1. Transfer data between host and control server in background.
2. Entropy of files changes.

6. Entropy of a file

Entropy of a file can be used to identify encrypted files using ransomware. Rob VandenBrink briefly outlines entropy and ransomware files:

In the IT industry, an entropy of a file refers to a random unit, specifically called Shannon Entropy, named after Claude Shannon. This value is basically a measure of the predictability of any particular character in the file, based on the previous characters. In other words, it is a measure of the randomness of data in a file - measured in a scale of 1 to 8, in which normal text files will have low value and encrypted files or The compression will be of higher value.

7. Is there any difference between Ransomware and normal malware software?

Theory - What is Ransomware? Picture 6

Ransomware and malware have the same common goal: Always try to hide yourself. Users still have the opportunity to fight ransomware if they detect an early infection. The key point here is coding. Ransomware is 'notorious' for its ability to use encryption, although it has been used in malware for a very long time.

Encryption helps malware overcome the control of antivirus programs, by confusing signatures detection. Instead of seeing a sequence of familiar characters - which will warn anti-virus software to create a defensive barrier, the infection happens without attention. Although anti-virus software suites are becoming more "sensitive" to these strings - often referred to as hash - but malware developers are also actively dealing with these.

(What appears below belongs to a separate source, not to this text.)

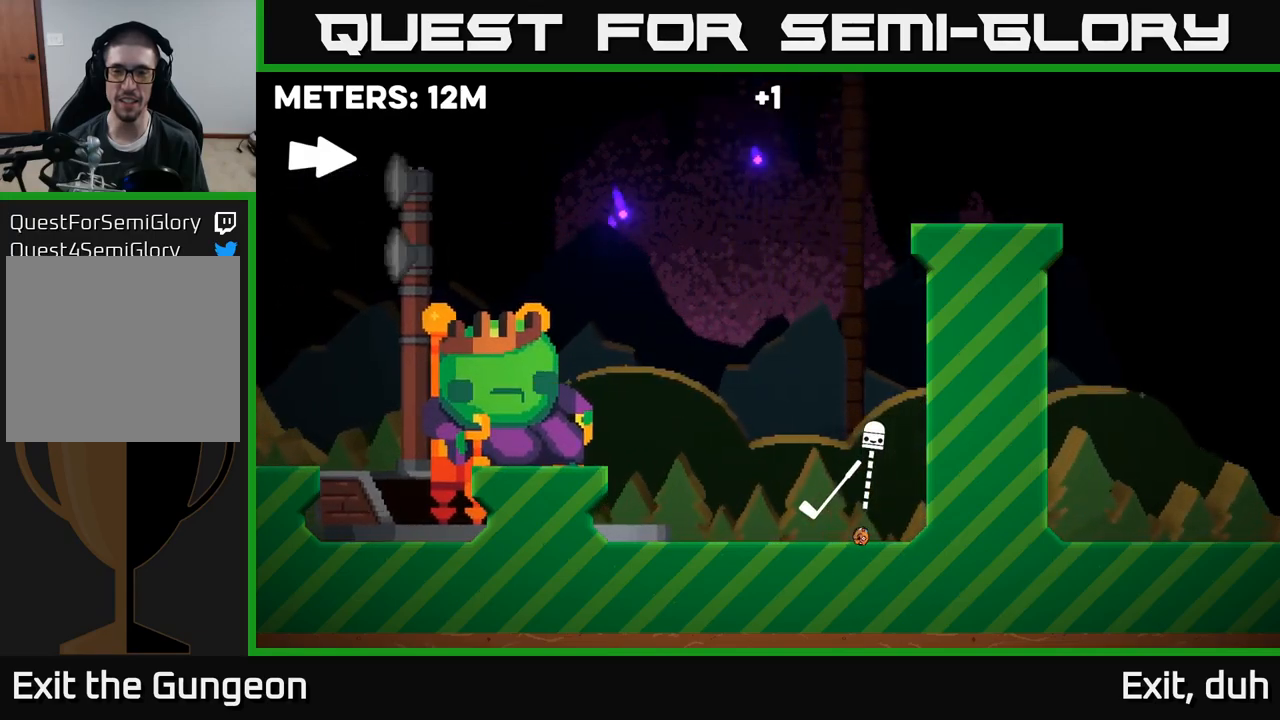
{"buttons": [], "left_stick": "up", "right_stick": "center", "events": []}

8. Popular 'hidden' methods

Theory - What is Ransomware? Picture 7

Here are some popular 'hidden' methods of ransomware:

1. Detection - Many malware variants can detect whether they are being used in a virtualized environment. This allows malware to avoid the attention of security researchers by refusing to execute or extract. In return, this prevents the creation of an updated security signature.
2. Timing - The best antivirus software suite that constantly warns, tests new threats. Unfortunately, antivirus programs in general cannot protect every aspect of the system at all times. For example, some malware will only deploy after restarting the system, escaping (and potentially disabling in the process) antivirus activities.
3. Communication - Malware will get in touch with command and control servers (C&C server) to get instructions. This is not true for all malware. However, when malware does this, an antivirus program can detect specific IP addresses to host C&C servers and try to prevent communication. In this case, malware developers need only change the C&C server address, to avoid detection.
4. False Operation - An ingenious counterfeit program is probably one of the most common signs of a computer being infected with malware. Users often assume that this is a regular part of the operating system (usually Windows) and completely follow the instructions on the screen. They are especially dangerous for PC users who do not have a lot of skills and, while operating as a user-friendly interface, it can allow a variety of malicious entities to access the system.

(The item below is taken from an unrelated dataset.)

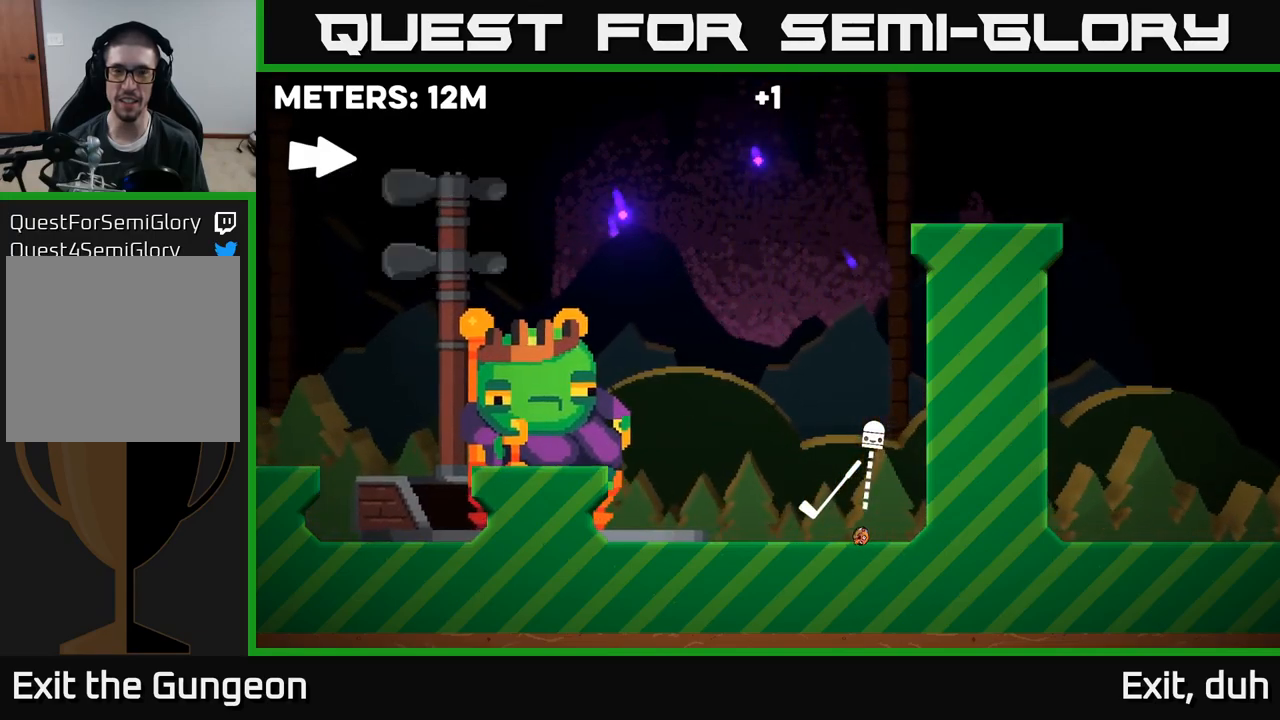
{"buttons": [], "left_stick": "up", "right_stick": "center", "events": []}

This list is not comprehensive. However, it includes some of the most common methods that malware uses to 'hide' on your PC.

9. Is Ransomware simple?

Theory - What is Ransomware? Picture 8

The word 'simple' may not be very accurate. Ransomware is very unusual. A ransomware variant uses more encryption than other ransomware, as well as in a different way. It is ransomware's action that makes it special and creates the fear of ransomware.

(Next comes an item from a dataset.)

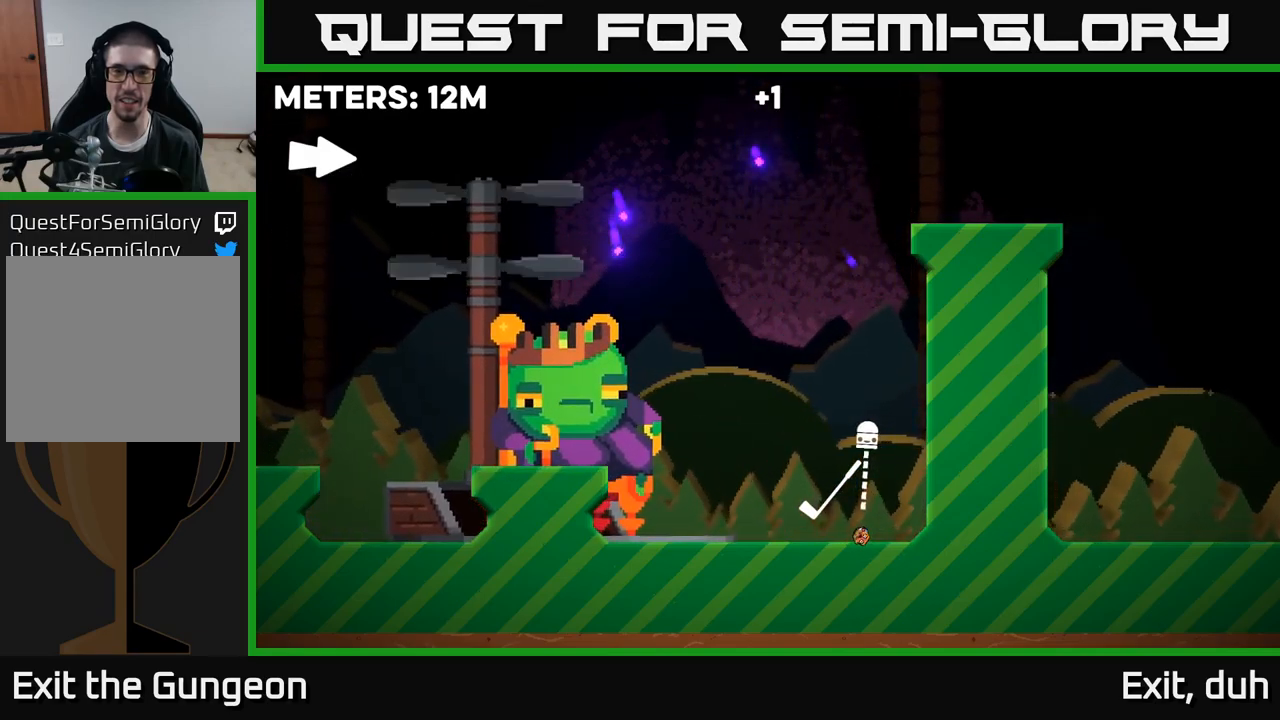
{"buttons": [], "left_stick": "up", "right_stick": "center", "events": []}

Ransomware uses slightly new features, such as:

1. Encode large numbers of files.
2. Deleting backups often allows users to restore from there.
3. Create and store encryption keys on remote C&C servers.
4. Request ransom, usually by Bitcoin.

While traditional malware, merely stealing user information and passwords, ransomware directly affects users themselves and upsets the computer environment immediately. In addition, its consequences are very noticeable.